The syntactic node assiociated with accessor calls was previously always the
underlying member access. For example, in
```
x.Prop = y.Prop;
```
the implicit call to `x.set_Prop()` was at the syntactic node `x.Prop`, while the
implicit call to `y.get_Prop()` was at the syntactic node `y.Prop`.
However, this breaks the invariant that arguments to calls dominate the call itself,
as the argument `y.Prop` for the implicit `value` parameter in `x.set_Prop()` will
be evaluated after the call (the left-hand side in an assignment is evaluated before
the right-hand side).
The solution is to redefine the access call to `x.set_Prop()` to point to the whole
assignment `x.Prop = y.Prop`, instead of the access `x.Prop`. For reads, we still want
to associate the accessor call with the member access.

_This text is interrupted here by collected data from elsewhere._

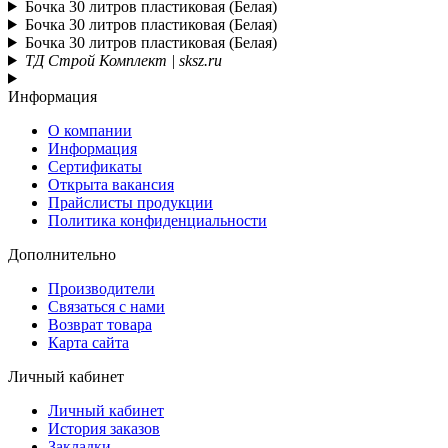
Бочка 30 литров пластиковая (Белая)
Бочка 30 литров пластиковая (Белая)
Бочка 30 литров пластиковая (Белая)
ТД Строй Комплект | sksz.ru
Информация
О компании
Информация
Сертификаты
Открыта вакансия
Прайслисты продукции
Политика конфиденциальности
Дополнительно
Производители
Связаться с нами
Возврат товара
Карта сайта
Личный кабинет
Личный кабинет
История заказов
Закладки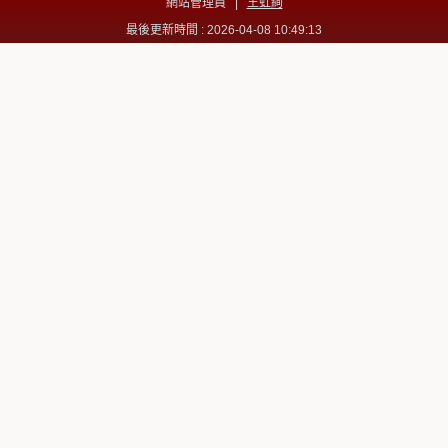
網站管理員 |
王虹絢
最後更新時間 : 2026-04-08 10:49:13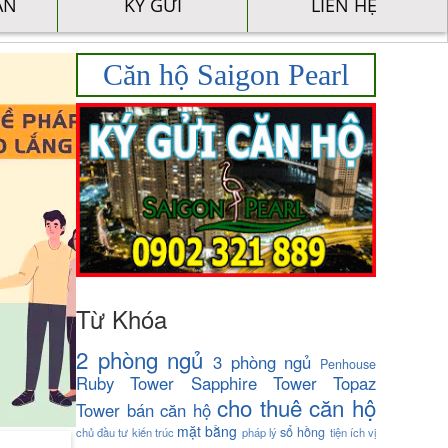
ÁN
KÝ GỬI
LIÊN HỆ
Căn hộ Saigon Pearl
Từ Khóa
2 phòng ngủ
3 phòng ngủ
Penhouse
Ruby Tower
Sapphire Tower
Topaz
cho thuê căn hộ
Tower
bán căn hộ
mặt bằng
sổ hồng
chủ đầu tư
kiến trúc
pháp lý
tiện ích
vị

A corner case arises when multiple setters are called in a tuple assignment:
```
(x.Prop1, x.Prop2) = (0, 1)
```
In this case, we cannot associate the assignment with both `x.set_Prop1()` and
`x.set_Prop2()`, so we instead revert to using the underlying member accesses as
before.
Data flow nodes for expressions do not take CFG splitting into account. Example:
```
if (b)
x = tainted;
x = x.ToLower();
if (!b)
Use(x);
```
Flow is incorrectly reported from `tainted` to `x` in `Use(x)`, because the step
from `tainted` to `x.ToLower()` throws away the information that `b = true`.

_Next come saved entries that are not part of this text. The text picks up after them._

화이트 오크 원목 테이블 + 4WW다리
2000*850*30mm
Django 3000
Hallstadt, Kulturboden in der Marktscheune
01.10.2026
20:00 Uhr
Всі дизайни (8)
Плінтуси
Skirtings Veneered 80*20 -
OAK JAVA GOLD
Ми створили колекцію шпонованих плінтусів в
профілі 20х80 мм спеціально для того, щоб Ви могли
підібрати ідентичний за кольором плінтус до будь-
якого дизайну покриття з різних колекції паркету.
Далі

The solution is to remember the splitting in data flow expression nodes, that is,
to represent the exact control flow node instead of just the expression. With that
we get flow from `tainted` to `[b = true] x.ToLower()`, but not from `tainted` to
`[b = false] x.ToLower()`.
The data flow API remains unchanged, but in order for analyses to fully benefit from
CFG splitting, sanitizers in particular should be CFG-based instead of expression-based:
```
if (b)
x = tainted;
if (IsInvalid(x))
return;
Use(x);
```
If the call to `IsInvalid()` is a sanitizer, then defining an expression node to be
a sanitizer using `GuardedExpr` will be too conservative (`x` in `Use(x)` is in fact
not guarded). However, `[b = true] x` in `[b = true] Use(x)` is guarded, and to help
defining guard-based sanitizers, the class `GuardedDataFlowNode` has been introduced.